Let H_h be the finite element subspace satisfying your Dirichlet boundary condition. Notice that inner(p_h, div v_h)*dx = 0 for all v_h in H_h implies p_{h}=constant. It seems these values (referred as spurious pressure modes) deteriorate the finite element result, which is related to the non-uniqueness of the solution.Take a look at the following book (Section 3.2):

Elman, Howard C.; Silvester, David J.; Wathen, Andrew J. Finite elements and fast iterative solvers: with applications in incompressible fluid dynamics. Second edition. Numerical Mathematics and Scientific Computation.

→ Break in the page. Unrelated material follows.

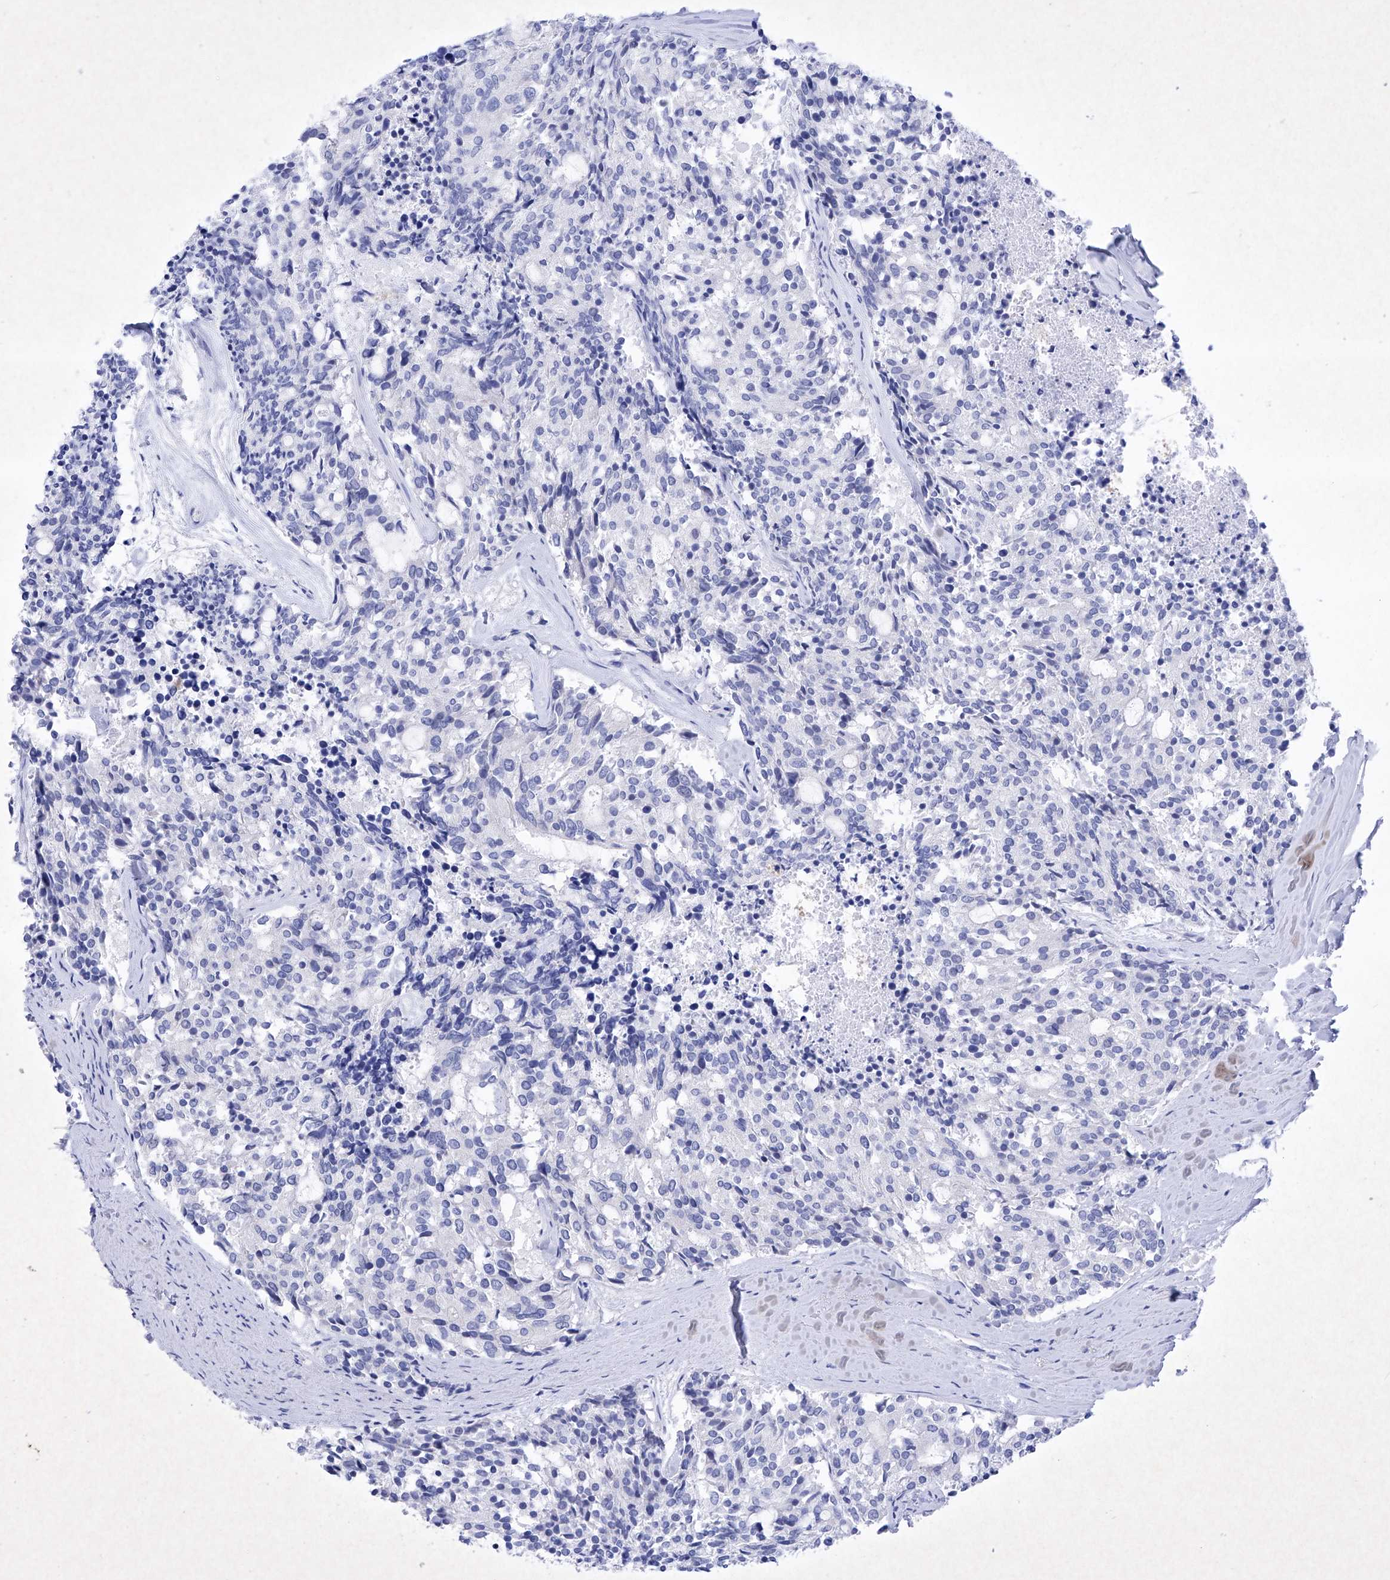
{"staining": {"intensity": "negative", "quantity": "none", "location": "none"}, "tissue": "carcinoid", "cell_type": "Tumor cells", "image_type": "cancer", "snomed": [{"axis": "morphology", "description": "Carcinoid, malignant, NOS"}, {"axis": "topography", "description": "Pancreas"}], "caption": "Micrograph shows no significant protein staining in tumor cells of carcinoid.", "gene": "BARX2", "patient": {"sex": "female", "age": 54}}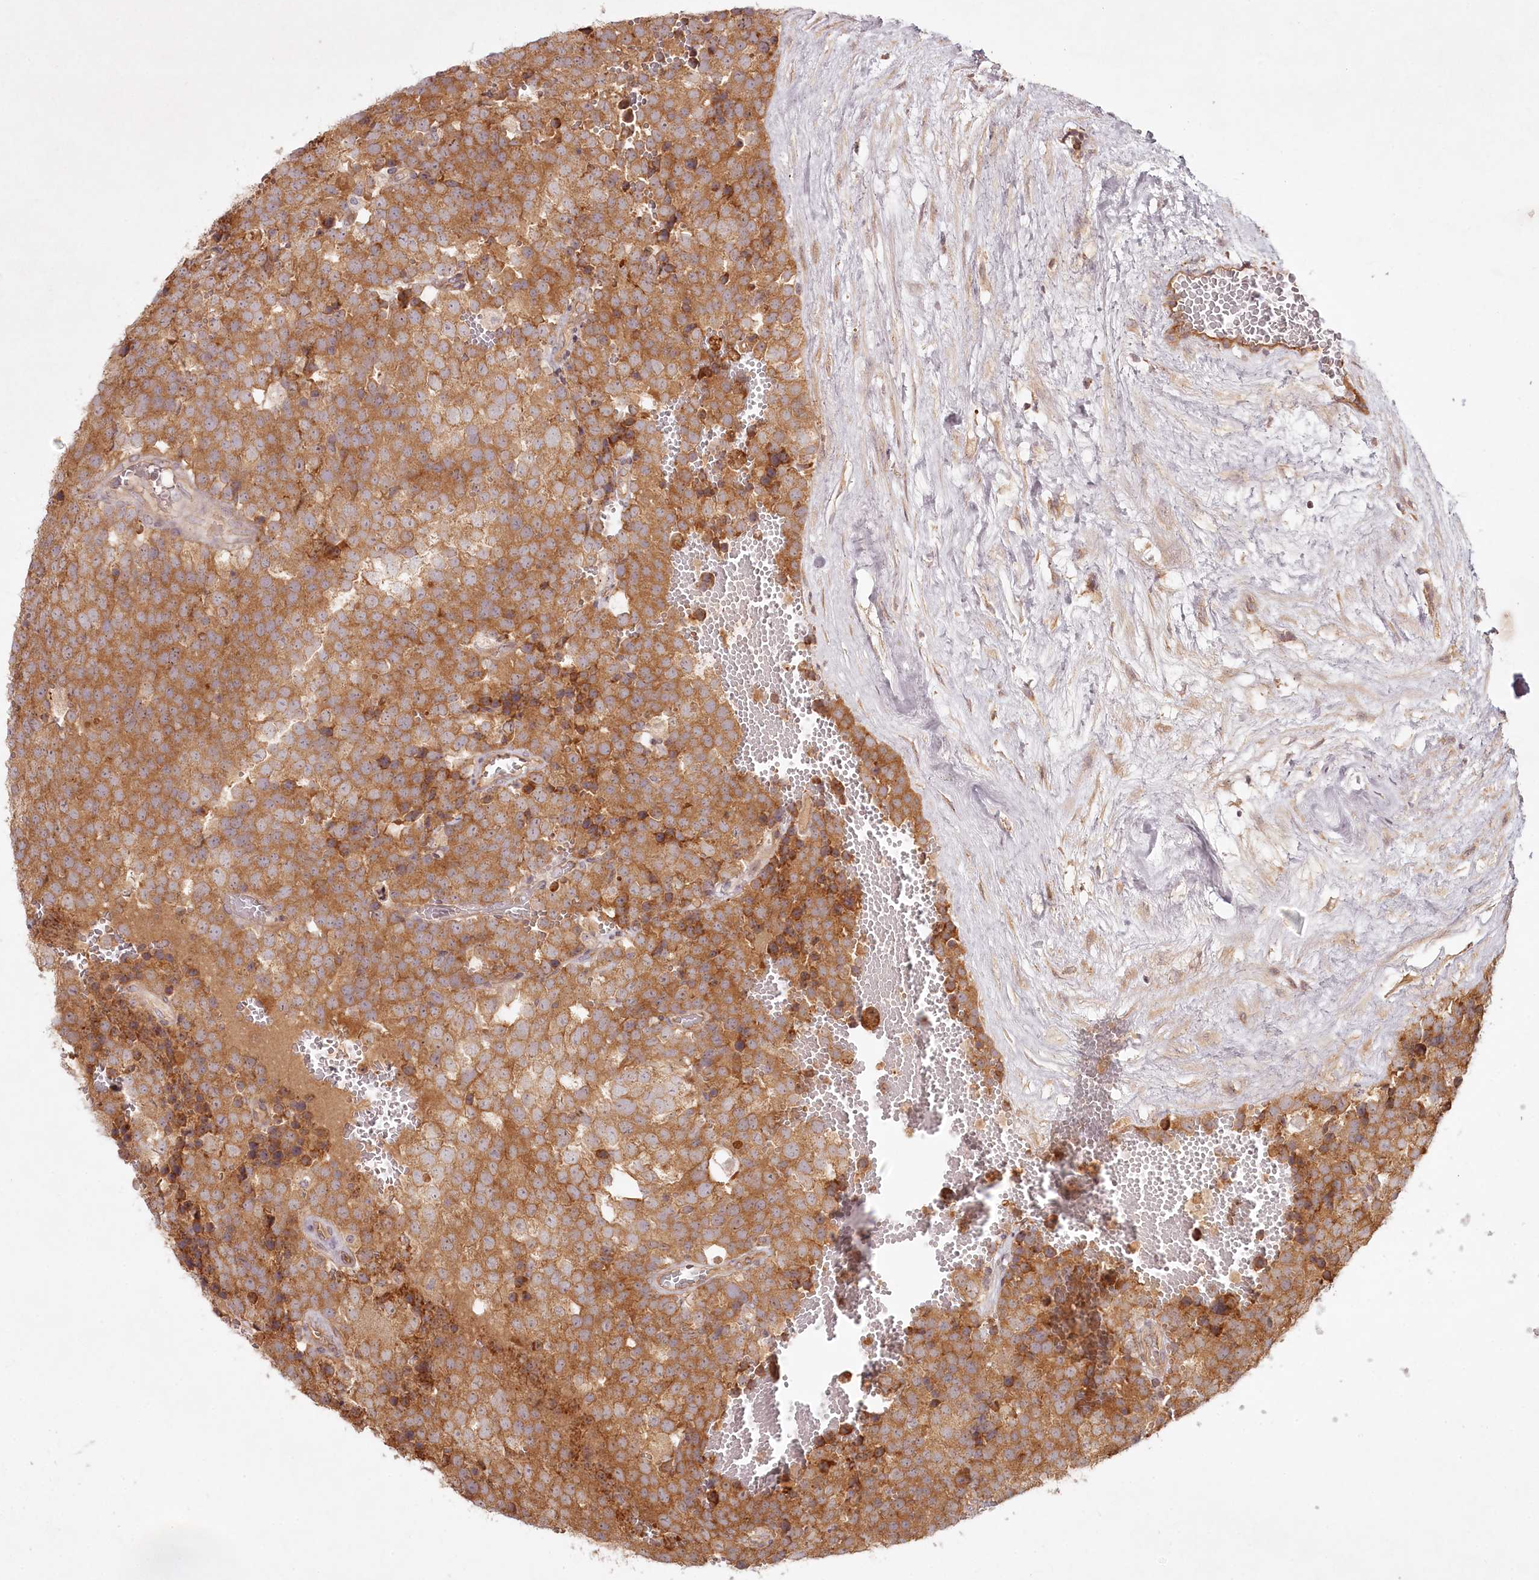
{"staining": {"intensity": "moderate", "quantity": ">75%", "location": "cytoplasmic/membranous"}, "tissue": "testis cancer", "cell_type": "Tumor cells", "image_type": "cancer", "snomed": [{"axis": "morphology", "description": "Seminoma, NOS"}, {"axis": "topography", "description": "Testis"}], "caption": "Immunohistochemical staining of testis seminoma shows medium levels of moderate cytoplasmic/membranous protein positivity in approximately >75% of tumor cells.", "gene": "TMIE", "patient": {"sex": "male", "age": 71}}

Oxford University Press, Oxford, 2014.

In particular, the authors mention that (see Section 3.3.2):

The basic idea behind stabilization is to relax the incompressibility constraint
in a special way so that the above situation is avoided.

For your code you could, instead, consider:

import matplotlib
matplotlib.use('Agg')
from matplotlib import ticker
import matplotlib.pyplot as plt
from dolfin import *
from mshr import *

def epsilon(u):
  return grad(u)+nabla_grad(u)

b=2
embryo = Ellipse(Point(0.0, 0.0), 1, b)
mesh = generate_mesh(embryo, 32)

# Define function spaces
P2 = VectorElement('CG', triangle, 5)
P1 = FiniteElement('CG', triangle, 4)
TH = MixedElement([P2, P1])
W = FunctionSpace(mesh, TH)
g = Constant(0.0)
mu = Constant(1.0)
force = Constant((0.0, 0.0))

# Specify Boundary Conditions
boundary = 'on_boundary'
flow_profile = ('-sin(atan2(x[1]/b,x[0]))*sin(nharmonic*atan2(x[1]/b,x[0]))','cos(atan2(x[1]/b,x[0]))*sin(nharmonic*atan2(x[1]/b,x[0]))')
bcu = DirichletBC(W.sub(0), Expression(flow_profile, degree=5, b=b, nharmonic=2), boundary)
bc = [bcu]

# Define trial and test functions
(u, p) = TrialFunctions(W)
(v, q) = TestFunctions(W)

h = mesh.hmax()
beta = Constant(0.001)

a1 = inner( mu*epsilon(u)-p*Identity(2), nabla_grad(v))*dx - div(u)*q*dx - inner(pow(h,2)*beta*nabla_grad(p),nabla_grad(q))*dx
L1 = dot(force,v)*dx + g*q*dx
print('Preliminaries Done')

# Solve system
U = Function(W)
solve(a1==L1, U, bc)
print('Solving Done')

# Get sub-functions
u, p = U.split()

folder='./'
fig=plot(u, title='Velocity')
plt.colorbar(fig)
plt.savefig(folder+'vel.png', dpi=1000)
plt.close()
print('Plotting Done')

This results in:

*b=0.5

**b=2


Other stabilization techniques can be found in the above book, all of them with pros and cons.

Nevermind, I was being stupid. I was asking for an incompressible solution but because of a typo, the boundary conditions are incorrect. You don’t need a stabilization element.